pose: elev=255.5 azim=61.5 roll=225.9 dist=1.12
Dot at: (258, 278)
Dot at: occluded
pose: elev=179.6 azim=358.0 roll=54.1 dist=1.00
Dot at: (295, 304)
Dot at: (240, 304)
==
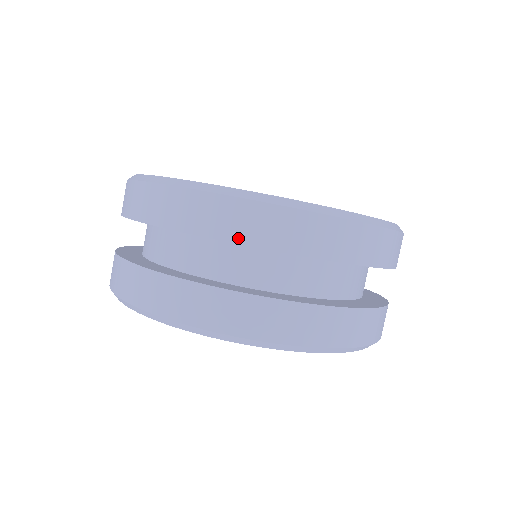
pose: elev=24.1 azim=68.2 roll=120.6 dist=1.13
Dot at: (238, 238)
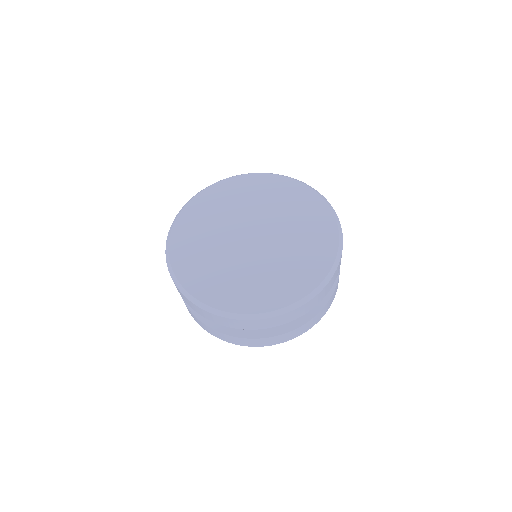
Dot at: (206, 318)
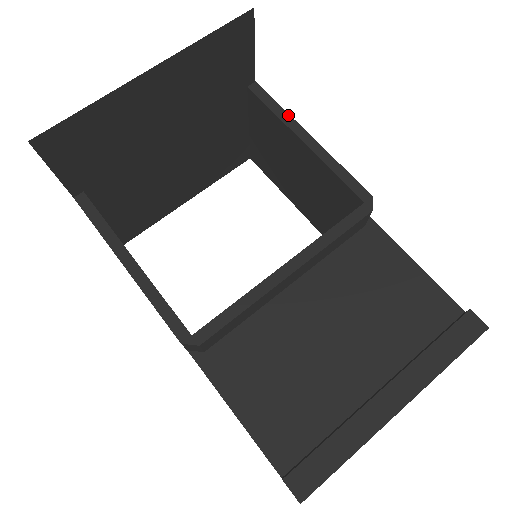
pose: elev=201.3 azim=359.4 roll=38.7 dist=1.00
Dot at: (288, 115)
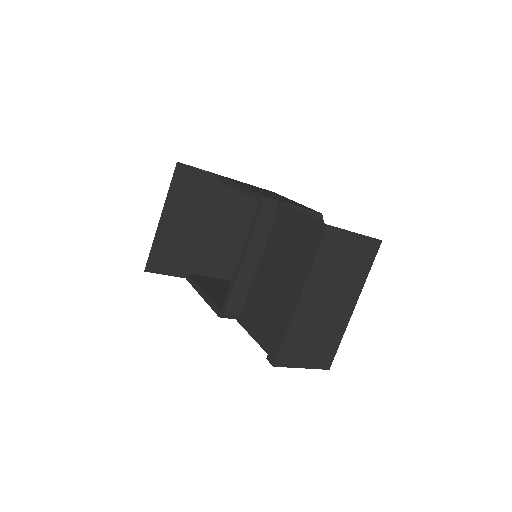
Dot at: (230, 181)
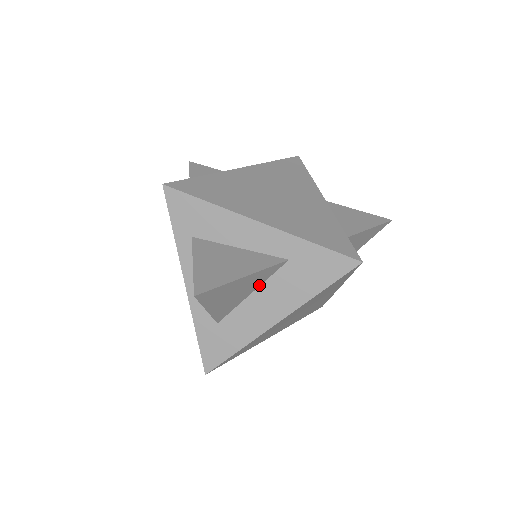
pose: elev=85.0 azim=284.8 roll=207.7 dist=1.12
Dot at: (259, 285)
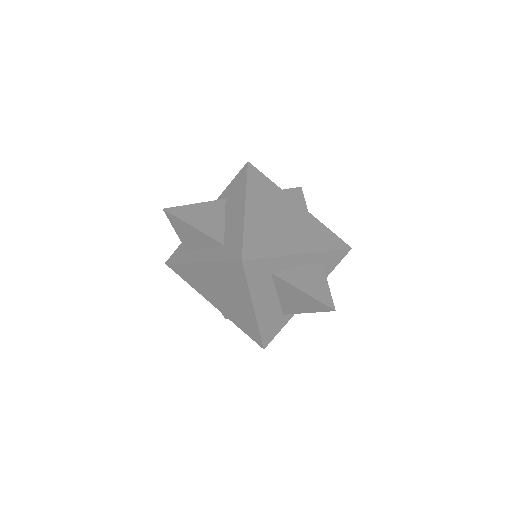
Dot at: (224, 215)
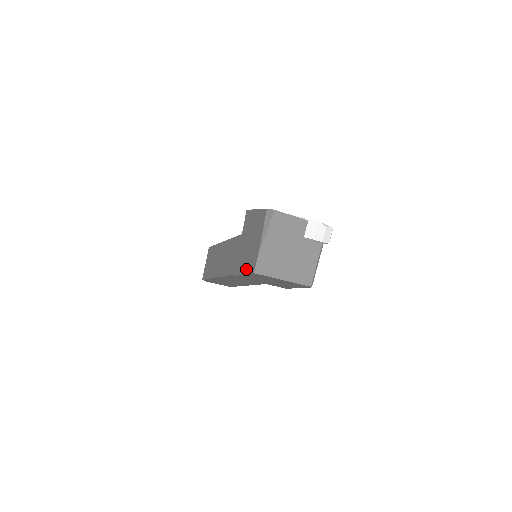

# Task statement:
Please pull out every line in the material above that contains the string "pose", copying each one in full.

# Correct output:
pose: elev=255.5 azim=61.5 roll=225.9 dist=1.12
pose: elev=179.6 azim=358.0 roll=54.1 dist=1.00
pose: elev=24.1 azim=68.2 roll=120.6 dist=1.13
pose: elev=201.3 azim=359.4 roll=38.7 dist=1.00
pose: elev=85.0 azim=284.8 roll=207.7 dist=1.12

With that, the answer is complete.